:: Excerpt to read ::
>>>>>

In some embodiments, the pyrolyzate vapor phase comprises a condensate upon cooling having an overall API gravity greater than 20° or greater than 22.3°. In some embodiments, the process further comprises cooling the pyrolyzate vapor phase to form a condensate, and collecting the condensate, wherein the condensate has an overall API gravity greater than 20° or greater than 22.3°.
In some embodiments, the pyrolyzate vapor phase comprises hydrocarbons in an amount recoverable by condensation at 30° C. of at least about 70 parts (preferably 80 parts, more preferably 90 parts) by weight per 100 parts by weight of the heavy oil in the feed mixture. In some embodiments, the pyrolyzate vapor phase comprises less than 5 vol % of non-condensable (30° C.) hydrocarbon gases based on the total volume of hydrocarbons in the pyrolyzate vapor phase (dry basis).
In some embodiments according to the invention, an apparatus for treating heavy oil comprises a heavy oil (API<22.3, preferably API<20) source; a water source; a catalyst particulate source, wherein the catalyst particulates comprise a mineral support and an oxide or acid addition salt of a Group 3-16 metal; a mixing zone to combine 100 parts by weight of the heavy oil, from about 5 to 100 parts by weight water (preferably 20 to 50 parts by weight water), and from about 1 to 20 parts by weight solid catalyst particulates (preferably 5 to 10 parts by weight solid catalyst particulates) into a feed mixture comprising an emulsion; a transfer line to supply the emulsion from the mixing zone to a pyrolysis zone; a combustion gas source to supply a combustion gas to heat the pyrolysis zone; a control system to maintain the pyrolysis zone at a temperature, pressure and residence time to form a pyrolyzate vapor phase; and a vapor line to receive the pyrolyzate vapor phase from the pyrolysis zone. In some embodiments, the combustion gas comprises less than about 1 vol % molecular oxygen, and/or has a temperature from about 300° C. to about 1200° C.

<<<<<

:: Task objective ::
In the heavy oil treatment excerpt above, answer these:
1. What overall API gravity does the condensate have?
2. What is the most non-condensable (30° C.) hydrocarbon gas the pyrolyzate vapor phase may hold, by volume?
3. What temperature range may the combustion gas have?

:: Raw data ::
>>>>>

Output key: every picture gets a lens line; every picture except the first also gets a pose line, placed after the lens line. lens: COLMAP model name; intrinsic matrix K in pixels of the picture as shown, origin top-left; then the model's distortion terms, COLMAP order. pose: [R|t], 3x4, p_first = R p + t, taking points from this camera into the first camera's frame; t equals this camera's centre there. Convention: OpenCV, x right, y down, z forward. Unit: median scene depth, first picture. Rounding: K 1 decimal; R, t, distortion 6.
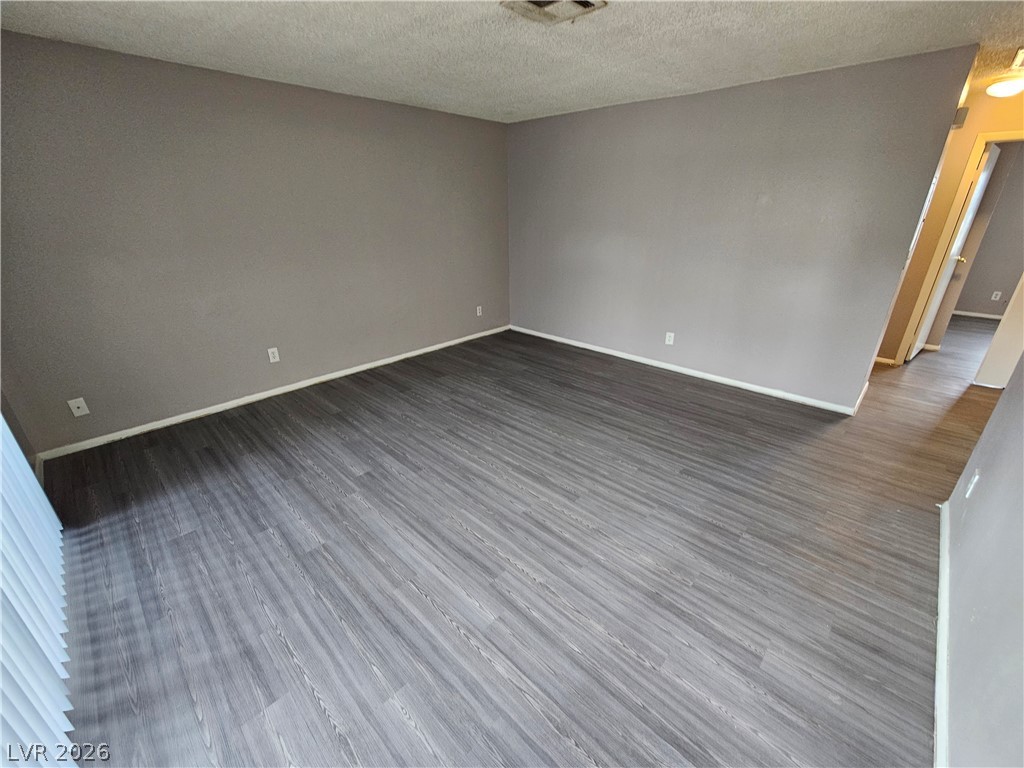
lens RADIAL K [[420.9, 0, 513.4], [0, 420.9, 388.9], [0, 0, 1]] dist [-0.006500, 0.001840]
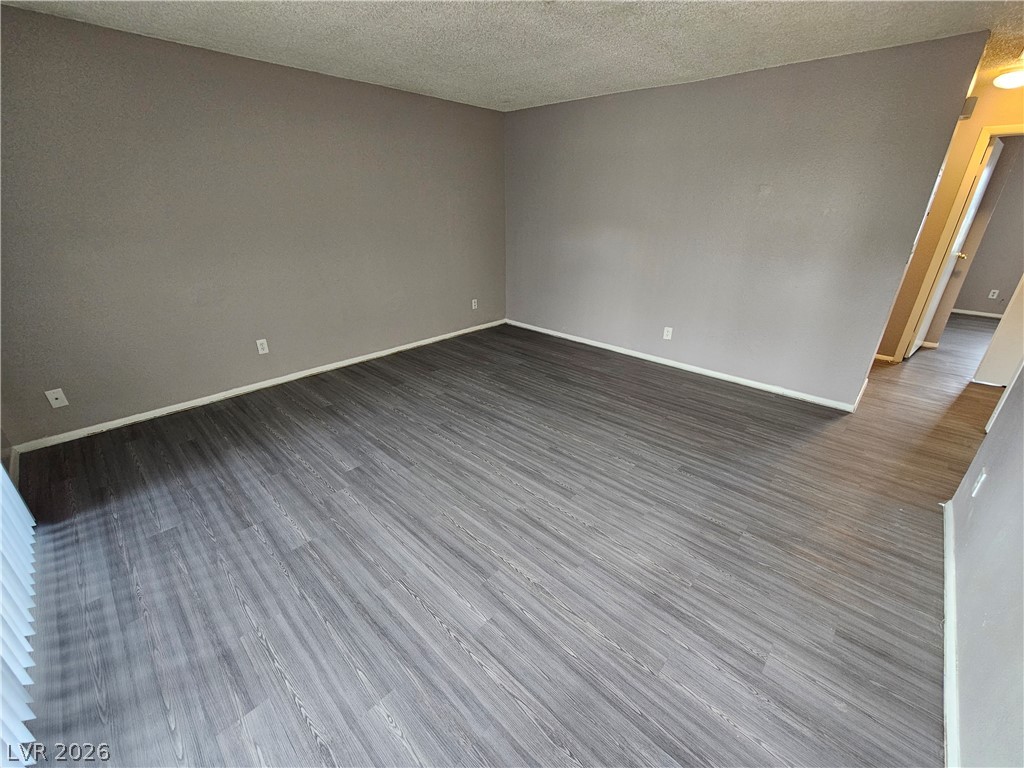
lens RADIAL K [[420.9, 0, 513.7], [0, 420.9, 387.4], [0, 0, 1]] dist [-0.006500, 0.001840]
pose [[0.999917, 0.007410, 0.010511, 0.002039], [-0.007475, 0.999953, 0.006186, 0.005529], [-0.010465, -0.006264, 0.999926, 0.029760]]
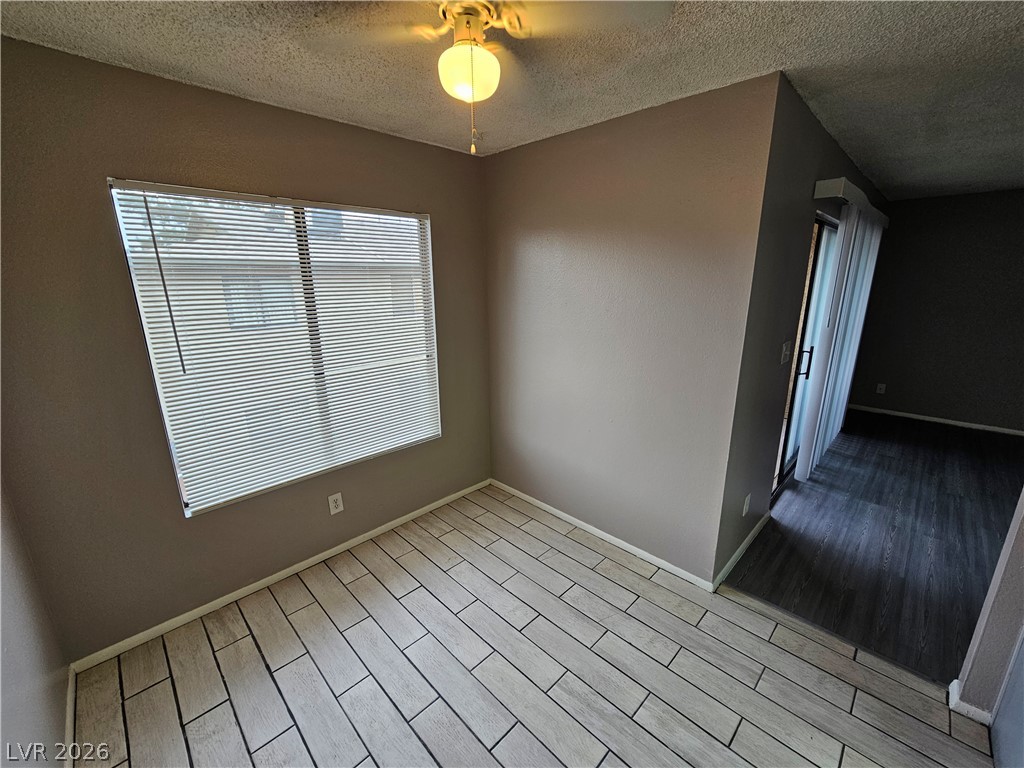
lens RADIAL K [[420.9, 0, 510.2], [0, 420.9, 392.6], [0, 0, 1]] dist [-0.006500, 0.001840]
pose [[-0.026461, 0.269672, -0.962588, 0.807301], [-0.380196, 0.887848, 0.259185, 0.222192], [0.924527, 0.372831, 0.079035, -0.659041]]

<<<<<
>>>>>

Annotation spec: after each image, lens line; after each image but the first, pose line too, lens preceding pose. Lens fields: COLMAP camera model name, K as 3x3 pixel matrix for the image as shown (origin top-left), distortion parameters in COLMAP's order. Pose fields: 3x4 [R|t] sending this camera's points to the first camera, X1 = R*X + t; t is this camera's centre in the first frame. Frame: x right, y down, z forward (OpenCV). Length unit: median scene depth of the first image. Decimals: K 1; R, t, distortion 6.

<<<<<
>>>>>

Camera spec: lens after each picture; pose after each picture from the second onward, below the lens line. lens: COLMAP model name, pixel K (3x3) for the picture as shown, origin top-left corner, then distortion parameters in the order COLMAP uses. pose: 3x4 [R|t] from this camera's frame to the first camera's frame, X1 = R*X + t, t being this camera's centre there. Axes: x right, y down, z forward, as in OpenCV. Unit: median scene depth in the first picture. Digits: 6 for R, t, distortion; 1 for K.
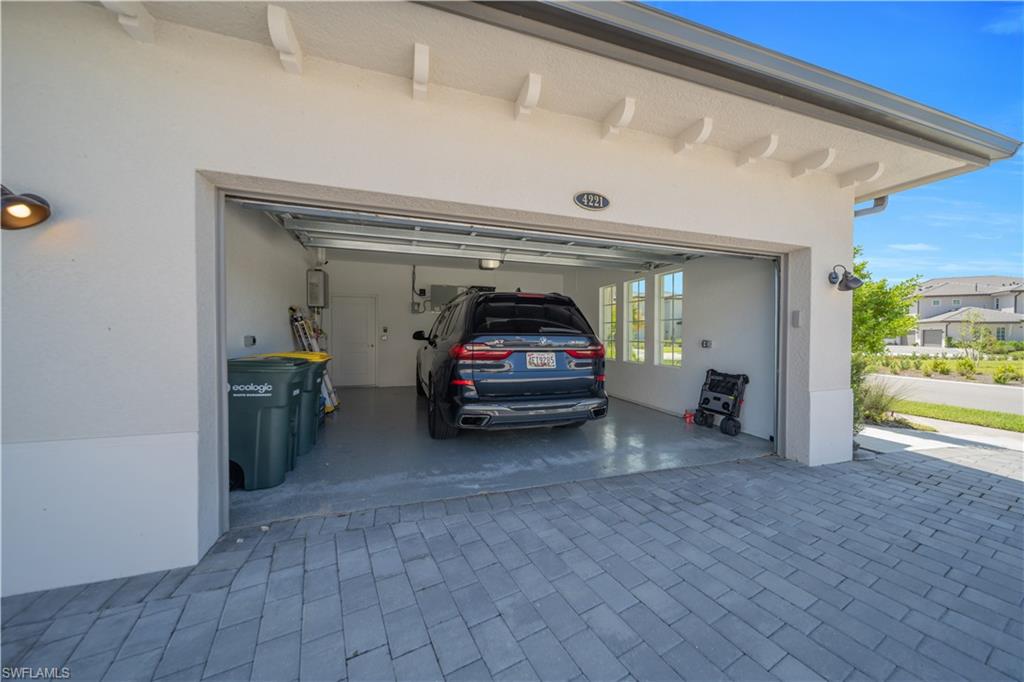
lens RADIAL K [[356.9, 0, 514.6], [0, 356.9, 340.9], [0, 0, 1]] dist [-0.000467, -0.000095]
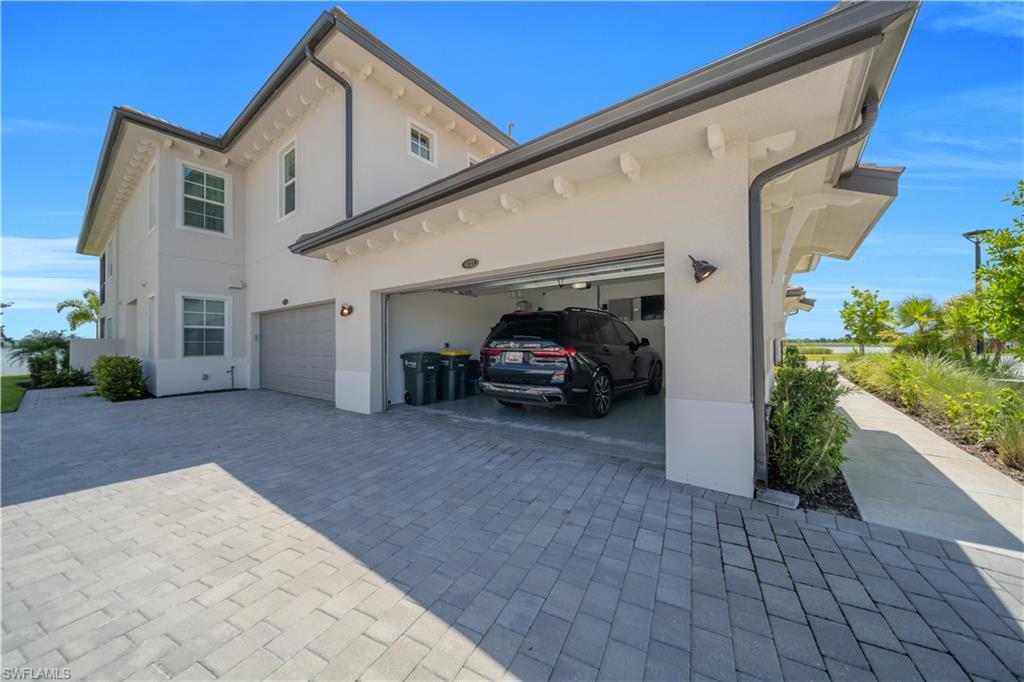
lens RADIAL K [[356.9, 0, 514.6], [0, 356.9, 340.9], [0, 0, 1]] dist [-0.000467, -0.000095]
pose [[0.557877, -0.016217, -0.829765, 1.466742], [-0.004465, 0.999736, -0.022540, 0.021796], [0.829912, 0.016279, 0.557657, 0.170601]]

<<<<<

:: Response area ::
1. Greater than 20° or greater than 22.3°.
2. Less than 5 vol %, based on the total volume of hydrocarbons in the pyrolyzate vapor phase (dry basis).
3. From about 300° C. to about 1200° C.